A lança estocou e só raspou na armadura do meio-orc.

A flecha assobiou e atravessou o tornozelo do desgraçado. Dessa vez, o urro foi de dor.

Miguel aproveitou para acertar o cabo do machado de Gorn, estourando a madeira e desarmando nosso inimigo. Rogerus esticou sua lança e parou o ataque tão perto do olho do infeliz, que ele caiu para trás no susto.

- Agora você vai falar - o conde continuava ameaçador, mesmo ofegante.

- Os nobres só vêm atrás dos miseráveis pra trazer morte mesmo.

- Você foi atrás da minha filha primeiro!

- E provoquei menos mortes do que vocês três.

A espada de duas mãos se aproximou do pescoço do meio-orc.

- Aonde ela está?

- Eu não tenho medo da morte.

- Eu não quero te matar.

- Estranho você falar isso depois de tanto sangue.

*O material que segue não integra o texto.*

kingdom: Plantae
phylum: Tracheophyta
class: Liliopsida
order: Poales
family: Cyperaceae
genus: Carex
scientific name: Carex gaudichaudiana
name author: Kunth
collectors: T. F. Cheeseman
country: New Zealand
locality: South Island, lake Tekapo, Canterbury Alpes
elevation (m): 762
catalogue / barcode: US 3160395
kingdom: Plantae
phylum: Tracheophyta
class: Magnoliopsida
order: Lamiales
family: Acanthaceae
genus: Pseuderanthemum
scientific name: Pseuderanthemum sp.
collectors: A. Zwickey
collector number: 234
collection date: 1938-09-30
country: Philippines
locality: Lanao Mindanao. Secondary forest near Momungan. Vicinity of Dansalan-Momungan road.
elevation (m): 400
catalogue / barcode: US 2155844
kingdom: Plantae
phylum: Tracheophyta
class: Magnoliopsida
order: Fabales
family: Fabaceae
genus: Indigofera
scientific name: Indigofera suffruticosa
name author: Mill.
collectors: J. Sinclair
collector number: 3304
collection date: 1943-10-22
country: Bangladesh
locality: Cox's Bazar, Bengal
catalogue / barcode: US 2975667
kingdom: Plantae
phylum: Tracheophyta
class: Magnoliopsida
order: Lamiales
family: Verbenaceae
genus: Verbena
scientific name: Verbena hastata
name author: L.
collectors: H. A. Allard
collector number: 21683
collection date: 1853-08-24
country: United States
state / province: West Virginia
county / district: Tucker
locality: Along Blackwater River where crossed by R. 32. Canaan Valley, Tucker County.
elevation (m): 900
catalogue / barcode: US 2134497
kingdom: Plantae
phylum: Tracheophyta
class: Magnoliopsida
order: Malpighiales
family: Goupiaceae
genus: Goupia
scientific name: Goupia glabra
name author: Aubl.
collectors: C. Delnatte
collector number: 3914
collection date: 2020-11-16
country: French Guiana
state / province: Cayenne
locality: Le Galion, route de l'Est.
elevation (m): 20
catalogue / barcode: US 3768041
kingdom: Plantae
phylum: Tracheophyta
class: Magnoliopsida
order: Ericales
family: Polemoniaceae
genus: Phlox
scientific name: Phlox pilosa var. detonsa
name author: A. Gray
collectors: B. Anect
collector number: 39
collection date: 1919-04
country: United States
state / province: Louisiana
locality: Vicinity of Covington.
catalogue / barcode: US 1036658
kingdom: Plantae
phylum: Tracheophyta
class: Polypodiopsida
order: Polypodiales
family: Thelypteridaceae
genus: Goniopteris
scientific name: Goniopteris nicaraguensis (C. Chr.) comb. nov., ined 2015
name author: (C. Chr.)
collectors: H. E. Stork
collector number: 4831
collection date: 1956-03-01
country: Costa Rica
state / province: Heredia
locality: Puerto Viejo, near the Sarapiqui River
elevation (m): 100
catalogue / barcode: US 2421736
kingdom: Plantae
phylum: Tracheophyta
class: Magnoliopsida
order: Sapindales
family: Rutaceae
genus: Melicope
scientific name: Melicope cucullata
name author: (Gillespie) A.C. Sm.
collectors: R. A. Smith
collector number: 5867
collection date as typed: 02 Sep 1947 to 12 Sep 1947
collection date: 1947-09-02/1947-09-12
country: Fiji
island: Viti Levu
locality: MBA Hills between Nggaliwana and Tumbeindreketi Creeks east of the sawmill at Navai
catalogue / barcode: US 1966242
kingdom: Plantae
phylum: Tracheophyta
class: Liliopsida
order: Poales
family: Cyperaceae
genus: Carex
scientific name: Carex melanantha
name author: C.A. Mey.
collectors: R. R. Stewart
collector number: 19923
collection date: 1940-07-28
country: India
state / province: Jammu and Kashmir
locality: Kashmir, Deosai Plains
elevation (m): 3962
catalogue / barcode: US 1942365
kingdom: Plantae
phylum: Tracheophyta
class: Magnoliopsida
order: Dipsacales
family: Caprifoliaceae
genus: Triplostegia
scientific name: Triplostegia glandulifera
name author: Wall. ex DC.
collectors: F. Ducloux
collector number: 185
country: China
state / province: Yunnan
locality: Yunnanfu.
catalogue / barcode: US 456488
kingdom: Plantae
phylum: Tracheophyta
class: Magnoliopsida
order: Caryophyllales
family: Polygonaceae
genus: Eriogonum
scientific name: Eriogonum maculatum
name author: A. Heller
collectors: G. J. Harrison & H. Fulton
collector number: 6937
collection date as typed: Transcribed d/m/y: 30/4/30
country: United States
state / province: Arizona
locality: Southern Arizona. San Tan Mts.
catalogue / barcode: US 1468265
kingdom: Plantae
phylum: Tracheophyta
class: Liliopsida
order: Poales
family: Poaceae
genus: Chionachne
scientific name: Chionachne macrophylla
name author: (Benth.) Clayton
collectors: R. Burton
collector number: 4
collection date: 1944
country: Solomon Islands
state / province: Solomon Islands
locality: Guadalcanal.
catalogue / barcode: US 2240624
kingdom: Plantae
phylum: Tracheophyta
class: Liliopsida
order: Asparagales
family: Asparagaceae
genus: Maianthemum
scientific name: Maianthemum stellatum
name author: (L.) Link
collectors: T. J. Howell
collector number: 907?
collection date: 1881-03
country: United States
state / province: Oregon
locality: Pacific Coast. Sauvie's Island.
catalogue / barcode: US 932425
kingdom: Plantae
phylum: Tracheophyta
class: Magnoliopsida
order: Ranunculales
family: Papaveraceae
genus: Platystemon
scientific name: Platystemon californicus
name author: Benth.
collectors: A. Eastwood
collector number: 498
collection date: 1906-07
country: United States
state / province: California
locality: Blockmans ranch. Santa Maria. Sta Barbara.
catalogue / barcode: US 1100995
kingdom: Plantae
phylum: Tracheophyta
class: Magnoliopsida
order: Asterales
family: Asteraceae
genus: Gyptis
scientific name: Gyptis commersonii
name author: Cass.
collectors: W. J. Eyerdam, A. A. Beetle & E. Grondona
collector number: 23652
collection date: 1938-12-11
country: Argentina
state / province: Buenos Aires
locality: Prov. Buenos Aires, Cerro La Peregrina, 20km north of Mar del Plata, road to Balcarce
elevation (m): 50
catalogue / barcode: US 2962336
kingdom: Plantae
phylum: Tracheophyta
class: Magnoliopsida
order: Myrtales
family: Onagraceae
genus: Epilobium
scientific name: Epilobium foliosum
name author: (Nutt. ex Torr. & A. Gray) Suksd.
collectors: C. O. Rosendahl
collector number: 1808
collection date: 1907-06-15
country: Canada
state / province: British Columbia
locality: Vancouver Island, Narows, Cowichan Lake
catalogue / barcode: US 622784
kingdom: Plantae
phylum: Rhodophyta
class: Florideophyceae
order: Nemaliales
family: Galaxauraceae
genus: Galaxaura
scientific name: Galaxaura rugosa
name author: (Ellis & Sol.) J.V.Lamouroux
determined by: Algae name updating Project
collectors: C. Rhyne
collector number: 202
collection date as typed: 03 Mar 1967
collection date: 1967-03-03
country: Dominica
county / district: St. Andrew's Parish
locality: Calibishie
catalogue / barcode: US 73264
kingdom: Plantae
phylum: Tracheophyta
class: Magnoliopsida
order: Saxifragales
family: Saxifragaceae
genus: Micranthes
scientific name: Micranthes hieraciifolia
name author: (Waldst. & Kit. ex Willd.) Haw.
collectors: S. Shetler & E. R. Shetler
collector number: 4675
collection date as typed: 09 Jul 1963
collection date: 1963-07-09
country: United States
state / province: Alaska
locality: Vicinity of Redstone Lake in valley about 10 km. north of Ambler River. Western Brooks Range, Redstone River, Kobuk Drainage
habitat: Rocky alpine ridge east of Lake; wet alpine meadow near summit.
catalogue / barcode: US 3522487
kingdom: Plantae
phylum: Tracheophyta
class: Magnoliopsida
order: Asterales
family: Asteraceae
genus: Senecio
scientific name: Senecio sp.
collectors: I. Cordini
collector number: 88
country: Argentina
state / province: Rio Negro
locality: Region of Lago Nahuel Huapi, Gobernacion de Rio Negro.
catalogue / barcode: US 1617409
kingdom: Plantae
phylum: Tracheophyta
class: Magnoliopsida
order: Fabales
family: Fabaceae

- Fale aonde está minha filha e você vive.

Os dois se encararam por um longo momento. Nunca haveria confiança ali. Talvez trégua.

Talvez.

- De uma forma ou de outra, eu morro mesmo. Eu entreguei a princesinha pro McKinley.

- Você entregou a minha filha pro líder do Sindicato Informal??? - A lâmina encostou na garganta.

- Fodeu - soltei sem querer.

- Eu sabia que morreria… - O olhar lupino continuava firme.

Miguel ficou estático, em choque. O braço enrijecido, pronto para tirar a vida do homem que havia condenado a filha dele.

Então, o nobre deu as costas e saiu pela porta por onde entramos.

***

- Eu sei onde fica a torre do Denali McKinley, precisamos bolar um plano pra tirar minha filha de lá.

- Espera aí, o combinado era resgatar a Lys do Gorn, invadir a torre do McKinley é uma história muito mais complicada - protestei.

- Você está de palhaçada, né?

- Invadir a torre é suicídio - Rogerus foi sucinto. - Ser um fora da lei é melhor do que ser morto.

- Vocês não podem me abandonar agora!

- E você não pode levar a gente pra morte certa - cruzei os braços.

- Eu deveria ter mandado executar os dois!

- E você deveria renunciar. Ou a sua guerra contra o Sindicato é mais importante do que a sua filha?

- Quer saber do que que eu vou renunciar? Da bosta da minha vida! Se for pra morrer, vou morrer lutando e não lembrado como mais um covarde que se curvou pro Sindicato! Fodam-se vocês dois! Eu vou sozinho!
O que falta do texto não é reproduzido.